_EXCERPTED PASSAGE_
Fellow-citizens, such is the issue of principle, such are the platforms and candidates. And now, I ask frankly, Are you for Slavery, or are you for Liberty? Or, changing the form of the question, Are you for the Rebellion, or are you for your country? For this is the question you must answer by your votes. In your answer, do not forget, I entreat you, its infinite, far-reaching, many-sided importance. This is no ordinary election. It is a battle-field of the war; and victory at the polls will assure victory everywhere. Grant, Sherman, Sheridan, Farragut, all are watching for it. Their trumpets are ready to echo back our election bells.

In every aspect the contest is vast. It is vast in its relations to our own country,—vaster still in its relations to other countries. Overthrow Slavery here, and you overthrow it everywhere,—in Cuba, Brazil, and wherever a slave clanks his chain. The whole execrable pretension of “property in men,” wherever it now shows its audacious front, will be driven back into kindred night. Nor is this all. Overthrow Slavery here, and our Republic ascends to untold heights of power and grandeur. Thus far its natural influence has been diminished by Slavery. Let this shameful obscuration cease, and our example will be the day-star of the world. Liberty, everywhere, in all her struggles, will be animated anew, and the down-trodden in distant lands will hail the day of deliverance. But let Slavery prevail, and our Republic will drop from its transcendent career, while the cause of liberal institutions in all lands is darkened. There have been great battles in the past, on which Human Progress has been staked. There was Marathon, when the Persian hosts were driven back from Greece; there was Tours, when the Saracens were arrested midway in victorious career by Charles Martel; there was Lepanto, when the Turks were brought to a stand in their conquests; there was Waterloo. But our contest is grander. We are fighting for national life, assailed by belligerent Slavery; yet such is the solidarity of nations, and so are mankind knit together, that our battle now is for the liberty of the world. The voice of victory here will resound through the ages.

_WHAT THE TASK ASKS_
Rewrite the passage on slavery and the election between "Fellow-citizens, such is" and "our election bells.", inclusive, putting "bugles" in place of "trumpets".

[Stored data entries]
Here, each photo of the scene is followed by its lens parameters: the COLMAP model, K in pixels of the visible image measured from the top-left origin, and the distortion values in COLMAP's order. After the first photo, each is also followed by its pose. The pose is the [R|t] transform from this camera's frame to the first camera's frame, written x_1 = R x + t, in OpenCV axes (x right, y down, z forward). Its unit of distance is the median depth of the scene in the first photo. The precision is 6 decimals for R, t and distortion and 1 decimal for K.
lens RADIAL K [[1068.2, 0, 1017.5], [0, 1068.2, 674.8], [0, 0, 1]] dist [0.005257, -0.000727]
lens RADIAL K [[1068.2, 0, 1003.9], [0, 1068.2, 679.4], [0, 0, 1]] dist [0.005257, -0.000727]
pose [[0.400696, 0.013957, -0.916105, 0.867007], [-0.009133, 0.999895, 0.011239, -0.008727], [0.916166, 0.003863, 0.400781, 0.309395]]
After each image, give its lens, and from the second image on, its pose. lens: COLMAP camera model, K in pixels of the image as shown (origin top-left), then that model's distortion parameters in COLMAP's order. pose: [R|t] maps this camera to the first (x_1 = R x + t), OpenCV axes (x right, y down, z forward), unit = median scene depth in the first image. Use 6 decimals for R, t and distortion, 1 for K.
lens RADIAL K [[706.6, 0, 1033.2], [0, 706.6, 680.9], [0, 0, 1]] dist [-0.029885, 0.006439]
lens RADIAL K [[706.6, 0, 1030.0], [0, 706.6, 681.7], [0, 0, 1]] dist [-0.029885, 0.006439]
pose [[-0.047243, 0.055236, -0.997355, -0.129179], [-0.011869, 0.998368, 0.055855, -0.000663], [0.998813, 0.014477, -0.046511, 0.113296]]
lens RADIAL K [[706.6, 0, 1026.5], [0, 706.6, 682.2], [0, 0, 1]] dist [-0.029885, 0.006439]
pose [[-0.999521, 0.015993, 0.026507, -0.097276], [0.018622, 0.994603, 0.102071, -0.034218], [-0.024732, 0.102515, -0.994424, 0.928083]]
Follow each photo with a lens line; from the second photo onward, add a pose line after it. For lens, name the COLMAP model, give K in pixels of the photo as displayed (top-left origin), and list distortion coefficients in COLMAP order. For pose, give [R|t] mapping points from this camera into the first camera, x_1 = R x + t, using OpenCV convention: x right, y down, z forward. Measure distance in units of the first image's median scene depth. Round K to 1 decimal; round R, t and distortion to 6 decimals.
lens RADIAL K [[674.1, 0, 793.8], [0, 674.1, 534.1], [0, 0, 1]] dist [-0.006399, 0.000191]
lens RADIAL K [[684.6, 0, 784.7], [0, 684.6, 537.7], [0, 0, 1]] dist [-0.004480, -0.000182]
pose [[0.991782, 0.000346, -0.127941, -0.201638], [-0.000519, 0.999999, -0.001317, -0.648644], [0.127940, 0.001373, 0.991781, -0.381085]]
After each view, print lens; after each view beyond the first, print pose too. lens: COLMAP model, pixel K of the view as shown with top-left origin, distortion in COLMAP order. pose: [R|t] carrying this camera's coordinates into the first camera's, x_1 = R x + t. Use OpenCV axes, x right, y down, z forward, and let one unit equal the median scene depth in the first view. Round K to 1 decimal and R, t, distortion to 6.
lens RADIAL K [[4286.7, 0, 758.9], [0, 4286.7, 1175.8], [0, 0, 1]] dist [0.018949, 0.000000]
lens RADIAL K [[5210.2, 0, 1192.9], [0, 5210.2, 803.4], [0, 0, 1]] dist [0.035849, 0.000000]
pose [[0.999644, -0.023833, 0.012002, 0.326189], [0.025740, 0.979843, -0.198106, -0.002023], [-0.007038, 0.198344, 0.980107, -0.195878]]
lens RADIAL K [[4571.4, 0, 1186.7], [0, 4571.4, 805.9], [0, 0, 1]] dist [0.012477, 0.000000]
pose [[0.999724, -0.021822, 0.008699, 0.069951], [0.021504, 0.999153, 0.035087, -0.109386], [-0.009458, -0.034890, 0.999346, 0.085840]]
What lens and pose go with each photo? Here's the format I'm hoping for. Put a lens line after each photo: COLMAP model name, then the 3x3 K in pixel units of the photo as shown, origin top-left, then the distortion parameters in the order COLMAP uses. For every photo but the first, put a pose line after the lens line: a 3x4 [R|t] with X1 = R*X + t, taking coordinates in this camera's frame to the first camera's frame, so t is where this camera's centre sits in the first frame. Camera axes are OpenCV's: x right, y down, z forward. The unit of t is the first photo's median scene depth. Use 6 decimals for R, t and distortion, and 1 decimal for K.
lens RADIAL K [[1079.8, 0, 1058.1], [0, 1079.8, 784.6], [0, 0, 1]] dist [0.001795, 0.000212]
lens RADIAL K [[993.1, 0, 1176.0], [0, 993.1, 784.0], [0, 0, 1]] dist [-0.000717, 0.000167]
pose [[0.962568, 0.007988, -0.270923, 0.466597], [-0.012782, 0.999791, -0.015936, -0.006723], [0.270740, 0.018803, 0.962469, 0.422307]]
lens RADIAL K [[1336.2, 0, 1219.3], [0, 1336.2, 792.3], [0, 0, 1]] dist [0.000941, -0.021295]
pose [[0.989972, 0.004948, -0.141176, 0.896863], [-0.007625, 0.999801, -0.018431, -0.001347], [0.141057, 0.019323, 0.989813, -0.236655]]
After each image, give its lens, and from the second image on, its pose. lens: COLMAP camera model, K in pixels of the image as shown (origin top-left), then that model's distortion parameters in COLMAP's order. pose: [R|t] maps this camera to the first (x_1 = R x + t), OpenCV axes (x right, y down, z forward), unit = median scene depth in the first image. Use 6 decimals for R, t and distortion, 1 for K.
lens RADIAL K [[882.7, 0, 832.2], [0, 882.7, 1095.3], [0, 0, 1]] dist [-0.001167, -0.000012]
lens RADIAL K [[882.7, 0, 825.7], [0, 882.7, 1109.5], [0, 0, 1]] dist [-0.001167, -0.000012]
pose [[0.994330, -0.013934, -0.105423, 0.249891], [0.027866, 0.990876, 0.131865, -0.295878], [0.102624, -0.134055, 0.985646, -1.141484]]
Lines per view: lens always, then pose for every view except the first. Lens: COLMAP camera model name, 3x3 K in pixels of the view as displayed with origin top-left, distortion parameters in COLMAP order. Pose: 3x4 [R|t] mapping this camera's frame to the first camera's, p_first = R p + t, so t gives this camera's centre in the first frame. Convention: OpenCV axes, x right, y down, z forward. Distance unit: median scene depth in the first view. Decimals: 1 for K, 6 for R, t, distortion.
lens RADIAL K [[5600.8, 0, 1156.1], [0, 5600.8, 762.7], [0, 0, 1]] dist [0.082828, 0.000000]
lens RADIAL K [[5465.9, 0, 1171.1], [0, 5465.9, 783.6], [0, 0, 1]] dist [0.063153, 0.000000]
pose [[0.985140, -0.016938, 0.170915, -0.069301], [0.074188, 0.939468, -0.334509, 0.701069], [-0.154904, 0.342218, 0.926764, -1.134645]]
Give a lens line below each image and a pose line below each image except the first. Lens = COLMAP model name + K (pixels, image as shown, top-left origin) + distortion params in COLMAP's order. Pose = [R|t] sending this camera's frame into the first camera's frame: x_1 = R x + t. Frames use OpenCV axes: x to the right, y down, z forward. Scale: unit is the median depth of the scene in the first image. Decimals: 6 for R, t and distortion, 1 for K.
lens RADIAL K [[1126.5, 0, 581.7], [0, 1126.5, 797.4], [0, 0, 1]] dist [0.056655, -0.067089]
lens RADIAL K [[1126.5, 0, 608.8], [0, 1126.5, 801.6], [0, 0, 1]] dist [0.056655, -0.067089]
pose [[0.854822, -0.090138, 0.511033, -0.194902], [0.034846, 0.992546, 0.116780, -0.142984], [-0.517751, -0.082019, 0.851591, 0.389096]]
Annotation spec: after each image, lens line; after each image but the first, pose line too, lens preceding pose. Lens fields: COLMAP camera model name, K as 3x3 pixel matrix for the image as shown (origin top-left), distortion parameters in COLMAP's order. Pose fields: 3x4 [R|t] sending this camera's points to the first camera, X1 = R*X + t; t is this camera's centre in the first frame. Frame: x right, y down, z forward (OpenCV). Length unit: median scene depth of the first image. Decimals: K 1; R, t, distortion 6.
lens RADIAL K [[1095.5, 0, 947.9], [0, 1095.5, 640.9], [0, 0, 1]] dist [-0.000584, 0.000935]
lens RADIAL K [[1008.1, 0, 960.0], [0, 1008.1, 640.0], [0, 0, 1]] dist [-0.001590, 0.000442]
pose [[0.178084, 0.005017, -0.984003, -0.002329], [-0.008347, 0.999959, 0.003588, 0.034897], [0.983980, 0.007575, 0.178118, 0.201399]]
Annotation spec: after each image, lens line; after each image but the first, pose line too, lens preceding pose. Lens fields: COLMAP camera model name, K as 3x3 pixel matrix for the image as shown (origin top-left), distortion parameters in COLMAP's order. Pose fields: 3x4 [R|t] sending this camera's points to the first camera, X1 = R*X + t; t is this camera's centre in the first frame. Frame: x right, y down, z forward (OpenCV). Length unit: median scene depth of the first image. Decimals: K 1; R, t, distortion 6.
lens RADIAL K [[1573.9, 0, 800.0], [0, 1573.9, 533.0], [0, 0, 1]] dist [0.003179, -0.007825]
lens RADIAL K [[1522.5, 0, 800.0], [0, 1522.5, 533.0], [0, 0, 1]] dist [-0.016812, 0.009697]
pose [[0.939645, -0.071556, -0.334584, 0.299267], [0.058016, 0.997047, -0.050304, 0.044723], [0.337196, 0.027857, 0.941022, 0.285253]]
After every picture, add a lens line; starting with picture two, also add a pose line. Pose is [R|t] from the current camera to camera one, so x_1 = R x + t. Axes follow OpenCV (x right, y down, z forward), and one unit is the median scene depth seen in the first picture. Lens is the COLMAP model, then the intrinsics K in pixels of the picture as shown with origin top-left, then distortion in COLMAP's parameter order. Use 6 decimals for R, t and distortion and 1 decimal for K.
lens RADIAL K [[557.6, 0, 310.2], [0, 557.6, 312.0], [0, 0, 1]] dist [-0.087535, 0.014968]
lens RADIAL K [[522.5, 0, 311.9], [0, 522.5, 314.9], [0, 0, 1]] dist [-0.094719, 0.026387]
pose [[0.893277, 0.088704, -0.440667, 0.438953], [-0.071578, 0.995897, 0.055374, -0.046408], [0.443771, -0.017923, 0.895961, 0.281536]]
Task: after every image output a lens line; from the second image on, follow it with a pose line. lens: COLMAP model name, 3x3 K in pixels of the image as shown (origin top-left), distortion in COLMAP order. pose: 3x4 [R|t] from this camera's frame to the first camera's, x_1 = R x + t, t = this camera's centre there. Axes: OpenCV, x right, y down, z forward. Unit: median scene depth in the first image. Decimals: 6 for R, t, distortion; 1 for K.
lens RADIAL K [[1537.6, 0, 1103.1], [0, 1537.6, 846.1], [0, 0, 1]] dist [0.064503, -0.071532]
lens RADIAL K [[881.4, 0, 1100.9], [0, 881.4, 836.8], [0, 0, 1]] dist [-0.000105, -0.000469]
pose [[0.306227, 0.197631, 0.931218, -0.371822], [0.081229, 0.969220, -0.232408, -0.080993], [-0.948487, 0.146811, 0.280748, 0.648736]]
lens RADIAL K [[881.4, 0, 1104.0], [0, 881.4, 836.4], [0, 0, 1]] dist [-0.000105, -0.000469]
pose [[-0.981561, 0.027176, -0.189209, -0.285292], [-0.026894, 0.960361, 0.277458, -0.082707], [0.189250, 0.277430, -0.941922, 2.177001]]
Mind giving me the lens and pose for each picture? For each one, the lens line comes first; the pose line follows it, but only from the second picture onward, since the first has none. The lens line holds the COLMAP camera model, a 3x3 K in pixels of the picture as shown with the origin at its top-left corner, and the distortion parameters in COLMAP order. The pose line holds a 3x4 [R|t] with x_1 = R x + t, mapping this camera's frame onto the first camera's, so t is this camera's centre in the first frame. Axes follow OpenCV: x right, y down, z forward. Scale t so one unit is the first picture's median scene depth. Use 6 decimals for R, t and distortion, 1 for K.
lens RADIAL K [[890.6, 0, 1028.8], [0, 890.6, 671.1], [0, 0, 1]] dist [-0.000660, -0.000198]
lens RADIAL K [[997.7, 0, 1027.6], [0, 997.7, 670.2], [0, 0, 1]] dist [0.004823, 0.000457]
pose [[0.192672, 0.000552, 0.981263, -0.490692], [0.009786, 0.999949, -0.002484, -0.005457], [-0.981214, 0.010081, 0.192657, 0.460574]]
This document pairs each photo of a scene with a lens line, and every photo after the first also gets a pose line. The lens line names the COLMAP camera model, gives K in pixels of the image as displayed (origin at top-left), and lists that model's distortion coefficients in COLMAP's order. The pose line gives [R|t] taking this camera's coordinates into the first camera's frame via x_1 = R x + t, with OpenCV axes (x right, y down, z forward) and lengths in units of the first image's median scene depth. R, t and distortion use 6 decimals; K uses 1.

_RESULT_
Fellow-citizens, such is the issue of principle, such are the platforms and candidates. And now, I ask frankly, Are you for Slavery, or are you for Liberty? Or, changing the form of the question, Are you for the Rebellion, or are you for your country? For this is the question you must answer by your votes. In your answer, do not forget, I entreat you, its infinite, far-reaching, many-sided importance. This is no ordinary election. It is a battle-field of the war; and victory at the polls will assure victory everywhere. Grant, Sherman, Sheridan, Farragut, all are watching for it. Their bugles are ready to echo back our election bells.